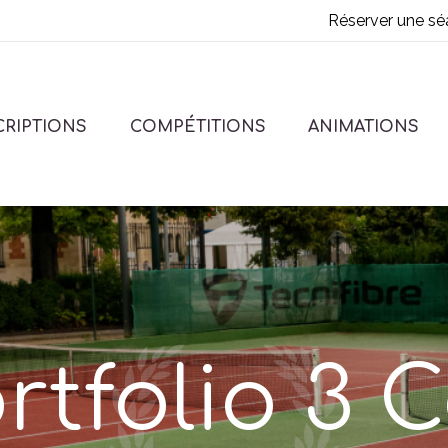
Réserver une sé
CRIPTIONS
COMPÉTITIONS
ANIMATIONS
rtfolio 3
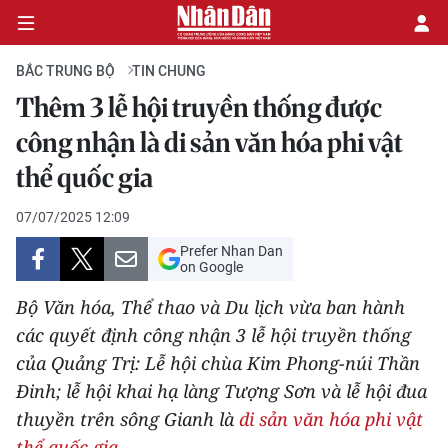
BẮC TRUNG BỘ
TIN CHUNG
Thêm 3 lễ hội truyền thống được
CHÍNH TRỊ
công nhận là di sản văn hóa phi vật
thể quốc gia
KINH TẾ
07/07/2025 12:09
VĂN HÓA
Prefer Nhan Dan
on Google
XÃ HỘI
Bộ Văn hóa, Thể thao và Du lịch vừa ban hành
PHÁP LUẬT
các quyết định công nhận 3 lễ hội truyền thống
của Quảng Trị: Lễ hội chùa Kim Phong-núi Thần
DU LỊCH
Đinh; lễ hội khai hạ làng Tượng Sơn và lễ hội đua
thuyền trên sông Gianh là
di sản văn hóa phi vật
THẾ GIỚI
thể quốc gia.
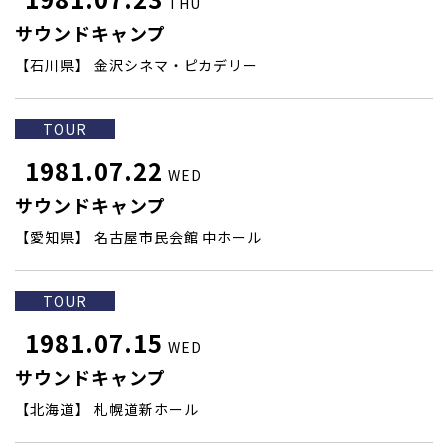
THU
サウンドキャンプ
【石川県】 金沢シネマ・ピカデリー
TOUR
1981.07.22
WED
サウンドキャンプ
【愛知県】 名古屋市民会館 中ホール
TOUR
1981.07.15
WED
サウンドキャンプ
【北海道】 札幌道新ホール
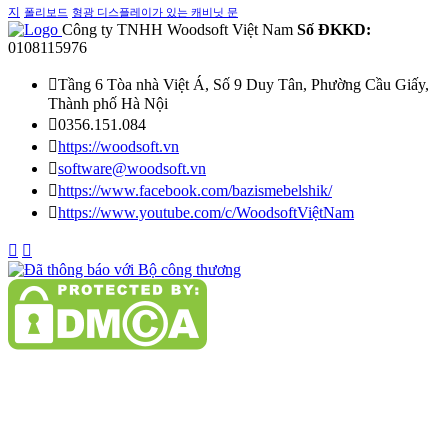
지
폴리보드
형광 디스플레이가 있는 캐비닛 문
Công ty TNHH Woodsoft Việt Nam
Số ĐKKD:
0108115976

Tầng 6 Tòa nhà Việt Á, Số 9 Duy Tân, Phường Cầu Giấy,
Thành phố Hà Nội

0356.151.084

https://woodsoft.vn

software@woodsoft.vn

https://www.facebook.com/bazismebelshik/

https://www.youtube.com/c/WoodsoftViệtNam


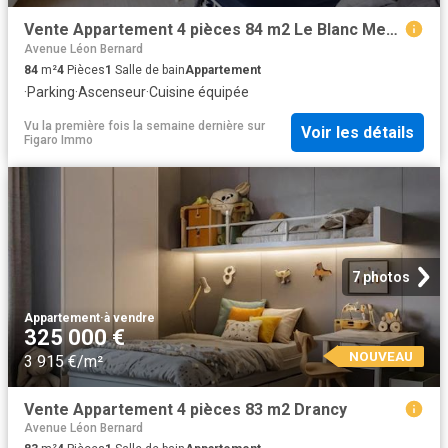
Vente Appartement 4 pièces 84 m2 Le Blanc Mesnil
Avenue Léon Bernard
84
m²
4
Pièces
1
Salle de bain
Appartement
·
Parking
·
Ascenseur
·
Cuisine équipée
Vu la première fois la semaine dernière
sur
Voir les détails
Figaro Immo
7 photos
Appartement
·
à vendre
325 000 €
NOUVEAU
3 915 €/m²
Vente Appartement 4 pièces 83 m2 Drancy
Avenue Léon Bernard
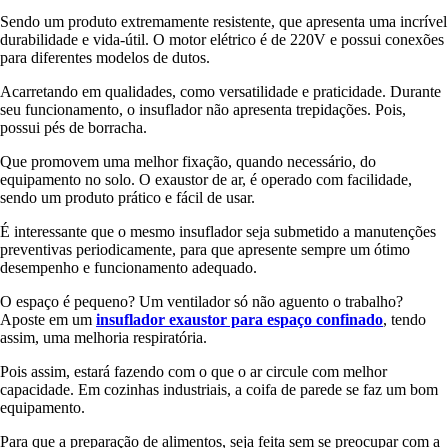
Sendo um produto extremamente resistente, que apresenta uma incrível
durabilidade e vida-útil. O motor elétrico é de 220V e possui conexões
para diferentes modelos de dutos.
Acarretando em qualidades, como versatilidade e praticidade. Durante
seu funcionamento, o insuflador não apresenta trepidações. Pois,
possui pés de borracha.
Que promovem uma melhor fixação, quando necessário, do
equipamento no solo. O exaustor de ar, é operado com facilidade,
sendo um produto prático e fácil de usar.
É interessante que o mesmo insuflador seja submetido a manutenções
preventivas periodicamente, para que apresente sempre um ótimo
desempenho e funcionamento adequado.
O espaço é pequeno? Um ventilador só não aguento o trabalho?
Aposte em um
insuflador exaustor para espaço confinado
, tendo
assim, uma melhoria respiratória.
Pois assim, estará fazendo com o que o ar circule com melhor
capacidade. Em cozinhas industriais, a coifa de parede se faz um bom
equipamento.
Para que a preparação de alimentos, seja feita sem se preocupar com a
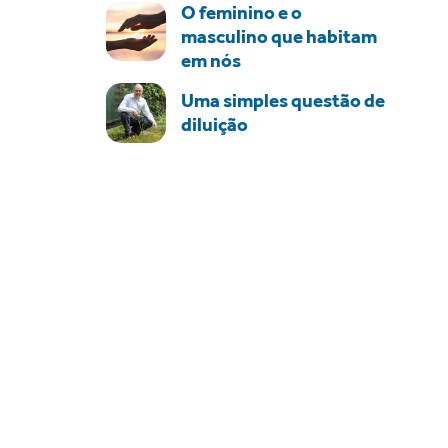
O feminino e o
masculino que habitam
em nós
Uma simples questão de
diluição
────
An exact copy of the lines above from the one with "Salle de bain" up to and including the one with "possui pés de borracha." is required; reproduce only those lines, omitting all pictures.

Salle de bain
Appartement
·
Parking
·
Ascenseur
·
Cuisine équipée
Vu la première fois la semaine dernière
sur
Voir les détails
Figaro Immo
7 photos
Appartement
·
à vendre
325 000 €
NOUVEAU
3 915 €/m²
Vente Appartement 4 pièces 83 m2 Drancy
Avenue Léon Bernard
Sendo um produto extremamente resistente, que apresenta uma incrível
durabilidade e vida-útil. O motor elétrico é de 220V e possui conexões
para diferentes modelos de dutos.
Acarretando em qualidades, como versatilidade e praticidade. Durante
seu funcionamento, o insuflador não apresenta trepidações. Pois,
possui pés de borracha.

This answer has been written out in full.